Host an ads.txt/app-ads.txt file

After you create an ads.txt/app-ads.txt file, have your webmaster upload the file to your root domain.

A "root domain" is defined as one level down from the public suffix list. The IAB specifications for ads.txt and app-ads.txt specifically ask for your file to be uploaded to the root domain.

Example

  • google.co.uk would be considered a root domain as "co.uk" is on the public suffix list
  • maps.google.co.uk would not be considered a root domain, because "maps" is a prefix
  • www.google.co.uk would not be considered a root domain, because "www" is a prefix.

If you have more than one root domain, an ads.txt/app-ads.txt file must be uploaded to each root domain individually.

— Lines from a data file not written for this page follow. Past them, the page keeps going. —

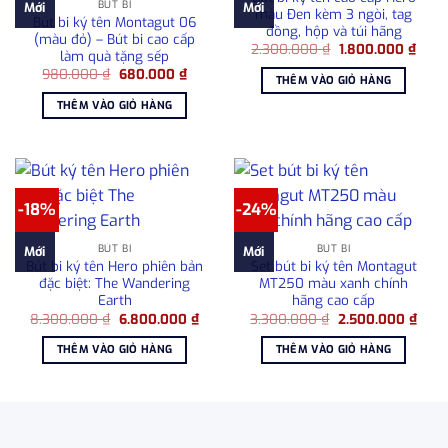
BÚT BI
Mới
Mới
màu Đen kèm 3 ngòi, tag
Bút bi ký tên Montagut 06
đồng, hộp và túi hãng
(màu đỏ) – Bút bi cao cấp
Giá
Giá
2.300.000
₫
1.800.000
₫
làm quà tặng sếp
gốc
hiện
Giá
Giá
980.000
₫
680.000
₫
là:
tại
THÊM VÀO GIỎ HÀNG
gốc
hiện
2.300.000 ₫.
là:
là:
tại
1.800
THÊM VÀO GIỎ HÀNG
980.000 ₫.
là:
680.000 ₫.
-18%
-24%
BÚT BI
BÚT BI
Mới
Mới
Bút bi ký tên Hero phiên bản
Set bút bi ký tên Montagut
đặc biệt: The Wandering
MT250 màu xanh chính
Earth
hãng cao cấp
Giá
Giá
Giá
Giá
8.300.000
₫
6.800.000
₫
3.300.000
₫
2.500.000
₫
gốc
hiện
gốc
hiện
là:
tại
là:
tại
THÊM VÀO GIỎ HÀNG
THÊM VÀO GIỎ HÀNG
8.300.000 ₫.
là:
3.300.000 ₫.
là:
6.800.000 ₫.
2.50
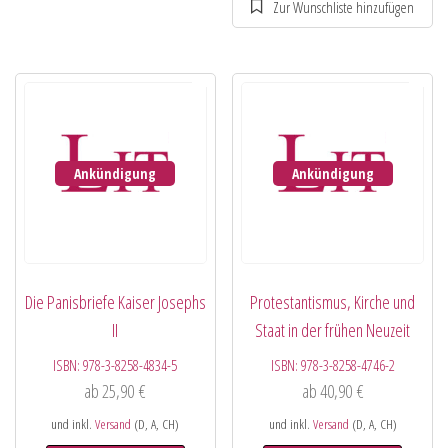
Ankündigung
Ankündigung
Die Panisbriefe Kaiser Josephs
Protestantismus, Kirche und
II
Staat in der frühen Neuzeit
ISBN:
978-3-8258-4834-5
ISBN:
978-3-8258-4746-2
ab
25,90
€
ab
40,90
€
und inkl.
Versand
(D, A, CH)
und inkl.
Versand
(D, A, CH)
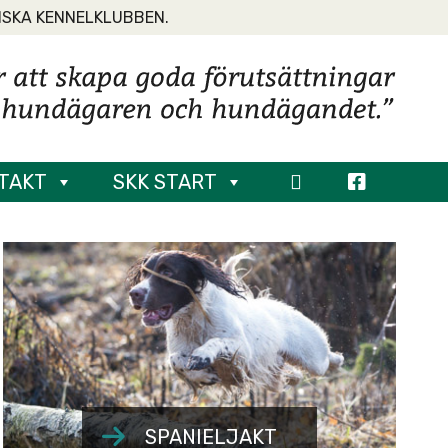
NSKA KENNELKLUBBEN.
TAKT
SKK START
SPANIELJAKT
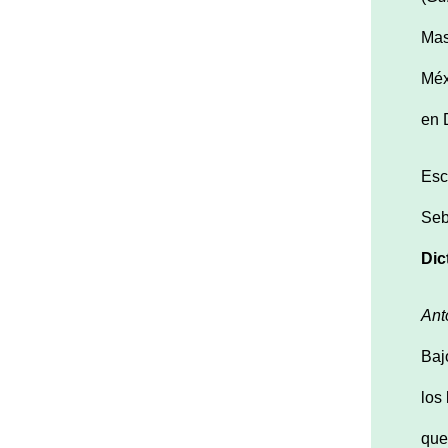
Mas
Méx
en 
Esc
Seb
Dic
Ant
Baj
los
que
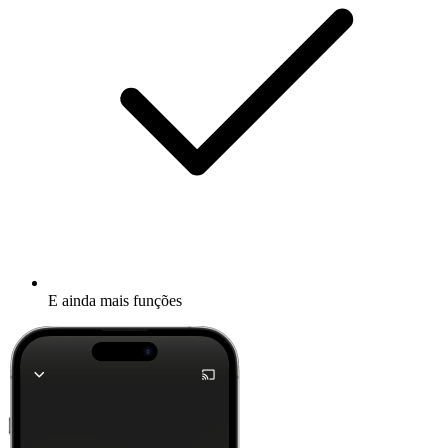
E ainda mais funções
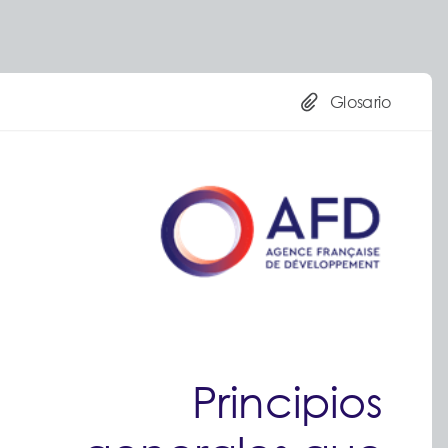
Glosario
Principios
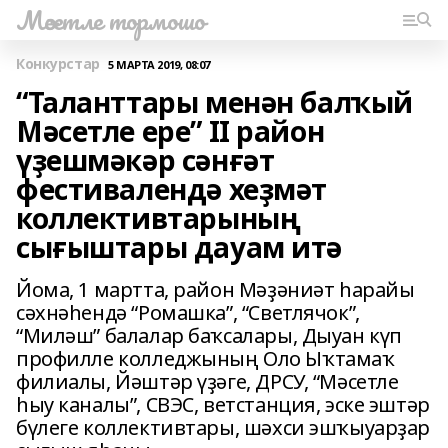
Мәсетле тормошо
Конкурстар
5 МАРТА 2019, 08:07
“Таланттары менән балҡый
Мәсетле ере” II район
үҙешмәкәр сәнғәт
фестивалендә хеҙмәт
коллективтарының
сығыштары дауам итә
Йома, 1 мартта, район Мәҙәниәт һарайы
сәхнәһендә “Ромашка”, “Светлячок”,
“Миләш” балалар баҡсалары, Дыуан күп
профилле колледжының Оло Ыҡтамаҡ
филиалы, Йәштәр үҙәге, ДРСУ, “Мәсетле
һыу каналы”, СВЭС, ветстанция, эске эштәр
бүлеге коллективтары, шәхси эшҡыуарҙар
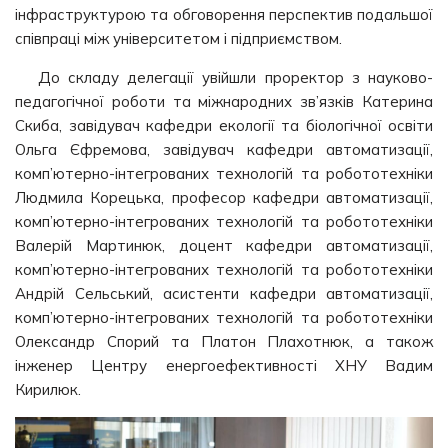
інфраструктурою та обговорення перспектив подальшої
співпраці між університетом і підприємством.
До складу делегації увійшли проректор з науково-
педагогічної роботи та міжнародних зв’язків Катерина
Скиба, завідувач кафедри екології та біологічної освіти
Ольга Єфремова, завідувач кафедри автоматизації,
комп’ютерно-інтегрованих технологій та робототехніки
Людмила Корецька, професор кафедри автоматизації,
комп’ютерно-інтегрованих технологій та робототехніки
Валерій Мартинюк, доцент кафедри автоматизації,
комп’ютерно-інтегрованих технологій та робототехніки
Андрій Сельський, асистенти кафедри автоматизації,
комп’ютерно-інтегрованих технологій та робототехніки
Олександр Спорий та Платон Плахотнюк, а також
інженер Центру енергоефективності ХНУ Вадим
Кирилюк.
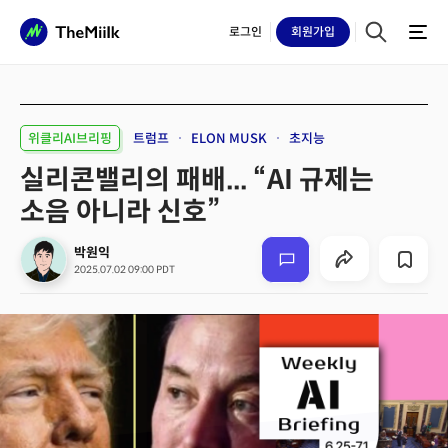
로그인
회원
가입
위클리AI브리핑
트럼프
ELON MUSK
초지능
실리콘밸리의 패배... “AI 규제는
소음 아니라 신호”
박원익
2025.07.02 09:00 PDT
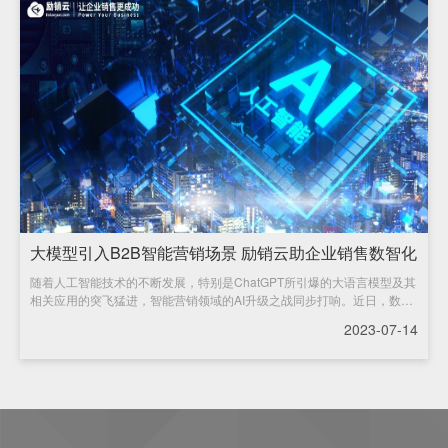
大模型引入B2B智能营销场景 励销云助企业销售数智化
随着人工智能技术的不断发展，特别是ChatGPT所引爆的大语言模型及其
升级
相关应用的突飞猛进，智能营销领域的AI升级之战同步打响。近日，数智
化
2023-07-14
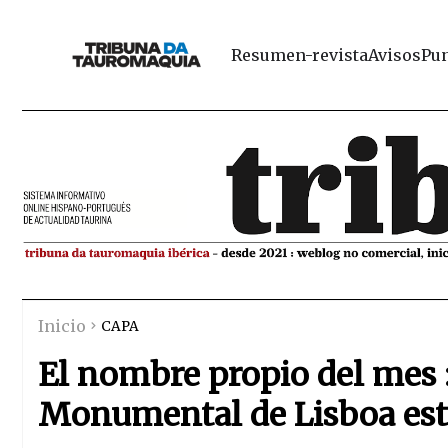
Resumen-revista
Avisos
Pun
Inicio
CAPA
El nombre propio del mes 
Monumental de Lisboa est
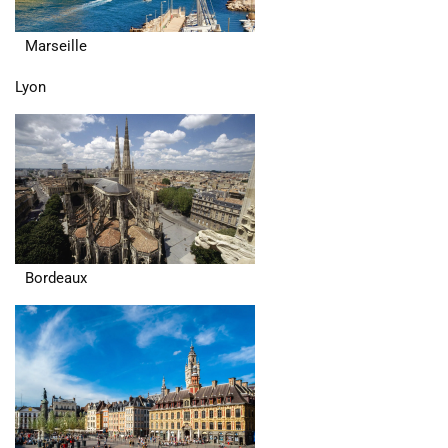
Marseille
Lyon
Bordeaux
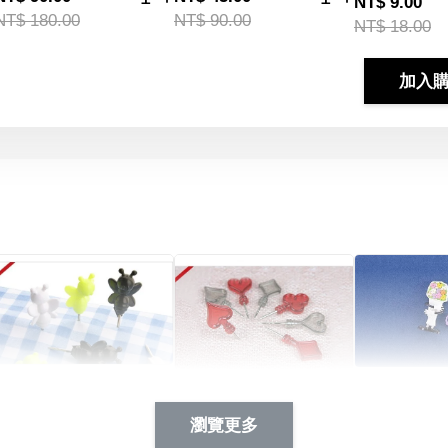
NT$ 9.00
NT$ 180.00
NT$ 90.00
NT$ 18.00
加入
Artsign 蜜蜂 圖釘
長谷川花
Artsign 撲克牌 圖釘
瀏覽更多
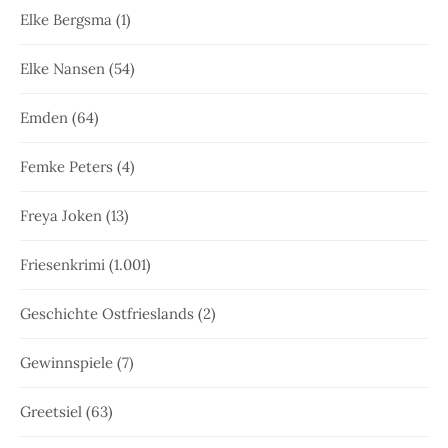
Elke Bergsma
(1)
Elke Nansen
(54)
Emden
(64)
Femke Peters
(4)
Freya Joken
(13)
Friesenkrimi
(1.001)
Geschichte Ostfrieslands
(2)
Gewinnspiele
(7)
Greetsiel
(63)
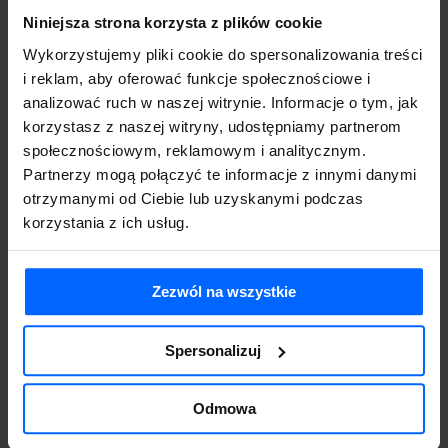
grupowa zmiana kategorii podatkowej dla wybranych dokumentów
Niniejsza strona korzysta z plików cookie
sprzedaży
Wykorzystujemy pliki cookie do spersonalizowania treści
Czat AI
wspierający pracę użytkownika
i reklam, aby oferować funkcje społecznościowe i
To kierunek, który pokazuje, że Symfonia rozwija system nie tylko pod
analizować ruch w naszej witrynie. Informacje o tym, jak
kątem zgodności z przepisami, ale również wygody pracy.
korzystasz z naszej witryny, udostępniamy partnerom
społecznościowym, reklamowym i analitycznym.
Co te zmiany oznaczają dla firm?
Partnerzy mogą połączyć te informacje z innymi danymi
Wprowadzone funkcje przekładają się na konkretne korzyści
otrzymanymi od Ciebie lub uzyskanymi podczas
biznesowe:
korzystania z ich usług.
mniej pracy ręcznej
przy obsłudze dokumentów i danych z KSeF
większa kontrola
nad wysyłką, importem i statusem dokumentów
lepsza zgodność z wymaganiami
dla różnych typów kontrahentów i
Zezwól na wszystkie
ról w KSeF
sprawniejsza praca działu handlowego i księgowości
Spersonalizuj
większa elastyczność
w dostosowaniu systemu do procesów w firmie
Dla wielu firm to nie są tylko techniczne zmiany. To realne
usprawnienia, które wpływają na szybkość pracy, ograniczenie błędów
Odmowa
i lepsze przygotowanie do pełnej pracy z KSeF.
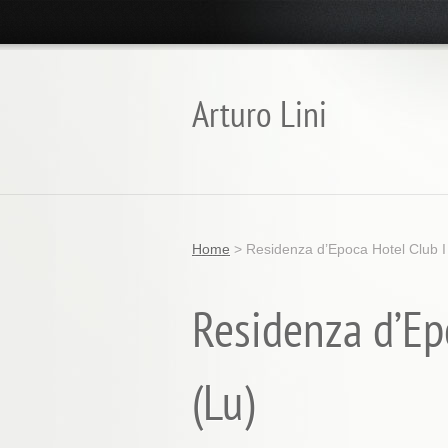
Arturo Lini
Home
>
Residenza d’Epoca Hotel Club I 
Residenza d’Epo
(Lu)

In Ad Manager, click Admin and then Ads.txt management and confirm that an aads.txt/app-ads.txt file has been uploaded to each of your domains.

Examples of ads.txt/app-ads.txt files

Publishers working with Google products should always use google.com as the domain name, with their publisher ID. For example:

google.com, pub-0000000000000000, DIRECT, f08c47fec0942fa0
google.com, pub-0000000000000000, RESELLER, f08c47fec0942fa0

Publishers working with other non-Google products should list their SSP or exchange domain names, with their seller account IDs. For example:

greenadexchange.com, 12345, DIRECT, AEC242
blueadexchange.com, 4536, DIRECT
silverssp.com, 9675, RESELLER

What if the ads.txt/app-ads.txt file is hosted on a subdomain?

Google crawls and enforces ads.txt/app-ads.txt files placed on subdomains, where one exists, and is referenced from the ads.txt/app-ads.txt file on the root domain.

The Ad Manager ads.txt management tool does not yet show a list of crawled subdomains.